*** Data in this exercise Section Begins ***
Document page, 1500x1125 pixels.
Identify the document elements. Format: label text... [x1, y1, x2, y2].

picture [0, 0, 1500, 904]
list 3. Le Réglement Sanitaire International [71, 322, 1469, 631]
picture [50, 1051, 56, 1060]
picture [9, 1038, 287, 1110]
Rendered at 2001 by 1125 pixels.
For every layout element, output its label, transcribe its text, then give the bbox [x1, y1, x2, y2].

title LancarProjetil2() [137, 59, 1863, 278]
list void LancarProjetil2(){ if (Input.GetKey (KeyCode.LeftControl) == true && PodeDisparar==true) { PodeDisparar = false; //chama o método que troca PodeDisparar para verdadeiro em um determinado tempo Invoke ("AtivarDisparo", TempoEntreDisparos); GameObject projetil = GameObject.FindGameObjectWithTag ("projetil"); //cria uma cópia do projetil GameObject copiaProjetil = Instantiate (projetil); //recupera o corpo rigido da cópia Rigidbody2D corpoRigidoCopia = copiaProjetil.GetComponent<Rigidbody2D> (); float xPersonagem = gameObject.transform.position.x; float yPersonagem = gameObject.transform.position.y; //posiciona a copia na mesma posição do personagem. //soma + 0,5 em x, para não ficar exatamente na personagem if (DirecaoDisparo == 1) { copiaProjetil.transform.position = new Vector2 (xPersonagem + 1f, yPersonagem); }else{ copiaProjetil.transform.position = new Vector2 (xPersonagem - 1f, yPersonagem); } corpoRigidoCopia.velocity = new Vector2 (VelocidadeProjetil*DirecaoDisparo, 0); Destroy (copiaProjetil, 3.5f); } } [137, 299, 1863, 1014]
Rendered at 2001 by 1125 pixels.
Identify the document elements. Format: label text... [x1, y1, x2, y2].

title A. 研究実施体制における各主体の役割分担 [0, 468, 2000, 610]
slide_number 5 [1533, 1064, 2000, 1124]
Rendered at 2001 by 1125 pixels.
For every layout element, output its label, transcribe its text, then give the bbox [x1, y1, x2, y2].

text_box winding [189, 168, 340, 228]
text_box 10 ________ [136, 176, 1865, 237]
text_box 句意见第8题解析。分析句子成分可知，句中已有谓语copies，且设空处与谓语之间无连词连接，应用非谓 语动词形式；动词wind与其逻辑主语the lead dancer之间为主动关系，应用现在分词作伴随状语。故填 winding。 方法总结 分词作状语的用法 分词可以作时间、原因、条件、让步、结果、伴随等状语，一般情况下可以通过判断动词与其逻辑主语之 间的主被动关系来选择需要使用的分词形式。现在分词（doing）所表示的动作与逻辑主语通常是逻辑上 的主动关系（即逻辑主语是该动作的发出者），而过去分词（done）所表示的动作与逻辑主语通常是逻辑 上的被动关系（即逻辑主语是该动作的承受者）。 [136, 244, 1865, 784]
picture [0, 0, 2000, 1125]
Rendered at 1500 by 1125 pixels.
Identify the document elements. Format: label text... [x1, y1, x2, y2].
*** Data in this exercise Section Ends ***
Could all of the entries be retyped word for word?

◆ **Output of the task**:
Document page, 1500x1125 pixels.
Identify the document elements. Format: label text... [x1, y1, x2, y2].

picture [0, 0, 1500, 904]
list 3. Le Réglement Sanitaire International [71, 322, 1469, 631]
picture [50, 1051, 56, 1060]
picture [9, 1038, 287, 1110]
Rendered at 2001 by 1125 pixels.
For every layout element, output its label, transcribe its text, then give the bbox [x1, y1, x2, y2].

title LancarProjetil2() [137, 59, 1863, 278]
list void LancarProjetil2(){ if (Input.GetKey (KeyCode.LeftControl) == true && PodeDisparar==true) { PodeDisparar = false; //chama o método que troca PodeDisparar para verdadeiro em um determinado tempo Invoke ("AtivarDisparo", TempoEntreDisparos); GameObject projetil = GameObject.FindGameObjectWithTag ("projetil"); //cria uma cópia do projetil GameObject copiaProjetil = Instantiate (projetil); //recupera o corpo rigido da cópia Rigidbody2D corpoRigidoCopia = copiaProjetil.GetComponent<Rigidbody2D> (); float xPersonagem = gameObject.transform.position.x; float yPersonagem = gameObject.transform.position.y; //posiciona a copia na mesma posição do personagem. //soma + 0,5 em x, para não ficar exatamente na personagem if (DirecaoDisparo == 1) { copiaProjetil.transform.position = new Vector2 (xPersonagem + 1f, yPersonagem); }else{ copiaProjetil.transform.position = new Vector2 (xPersonagem - 1f, yPersonagem); } corpoRigidoCopia.velocity = new Vector2 (VelocidadeProjetil*DirecaoDisparo, 0); Destroy (copiaProjetil, 3.5f); } } [137, 299, 1863, 1014]
Rendered at 2001 by 1125 pixels.
Identify the document elements. Format: label text... [x1, y1, x2, y2].

title A. 研究実施体制における各主体の役割分担 [0, 468, 2000, 610]
slide_number 5 [1533, 1064, 2000, 1124]
Rendered at 2001 by 1125 pixels.
For every layout element, output its label, transcribe its text, then give the bbox [x1, y1, x2, y2].

text_box winding [189, 168, 340, 228]
text_box 10 ________ [136, 176, 1865, 237]
text_box 句意见第8题解析。分析句子成分可知，句中已有谓语copies，且设空处与谓语之间无连词连接，应用非谓 语动词形式；动词wind与其逻辑主语the lead dancer之间为主动关系，应用现在分词作伴随状语。故填 winding。 方法总结 分词作状语的用法 分词可以作时间、原因、条件、让步、结果、伴随等状语，一般情况下可以通过判断动词与其逻辑主语之 间的主被动关系来选择需要使用的分词形式。现在分词（doing）所表示的动作与逻辑主语通常是逻辑上 的主动关系（即逻辑主语是该动作的发出者），而过去分词（done）所表示的动作与逻辑主语通常是逻辑 上的被动关系（即逻辑主语是该动作的承受者）。 [136, 244, 1865, 784]
picture [0, 0, 2000, 1125]
Rendered at 1500 by 1125 pixels.
Identify the document elements. Format: label text... [x1, y1, x2, y2].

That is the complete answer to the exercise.